= Суть задания =
Отберите из пунктов ниже все строки, где встречается слово «expérience», и перепишите их.

= Исходные материалы =

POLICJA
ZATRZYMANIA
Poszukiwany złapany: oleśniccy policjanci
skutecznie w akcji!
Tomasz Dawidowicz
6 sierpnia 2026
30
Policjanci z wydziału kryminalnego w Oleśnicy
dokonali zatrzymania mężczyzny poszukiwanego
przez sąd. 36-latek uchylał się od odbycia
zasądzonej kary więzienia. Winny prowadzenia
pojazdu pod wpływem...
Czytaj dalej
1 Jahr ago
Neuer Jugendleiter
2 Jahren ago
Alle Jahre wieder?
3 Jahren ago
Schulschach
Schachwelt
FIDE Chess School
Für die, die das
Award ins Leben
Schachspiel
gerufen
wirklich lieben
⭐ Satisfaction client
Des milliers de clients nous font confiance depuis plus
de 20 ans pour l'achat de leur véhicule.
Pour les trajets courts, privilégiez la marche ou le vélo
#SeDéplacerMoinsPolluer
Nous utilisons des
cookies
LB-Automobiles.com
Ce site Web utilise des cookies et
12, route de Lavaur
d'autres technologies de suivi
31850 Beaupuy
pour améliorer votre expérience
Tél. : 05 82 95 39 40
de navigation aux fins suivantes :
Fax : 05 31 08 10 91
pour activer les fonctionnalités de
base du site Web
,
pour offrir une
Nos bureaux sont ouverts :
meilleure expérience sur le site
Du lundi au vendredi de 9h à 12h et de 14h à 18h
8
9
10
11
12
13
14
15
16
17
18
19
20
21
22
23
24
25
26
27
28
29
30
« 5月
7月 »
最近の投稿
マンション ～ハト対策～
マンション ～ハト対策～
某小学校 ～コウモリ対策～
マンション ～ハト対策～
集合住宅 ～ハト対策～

= Результат выполнения =
pour améliorer votre expérience
meilleure expérience sur le site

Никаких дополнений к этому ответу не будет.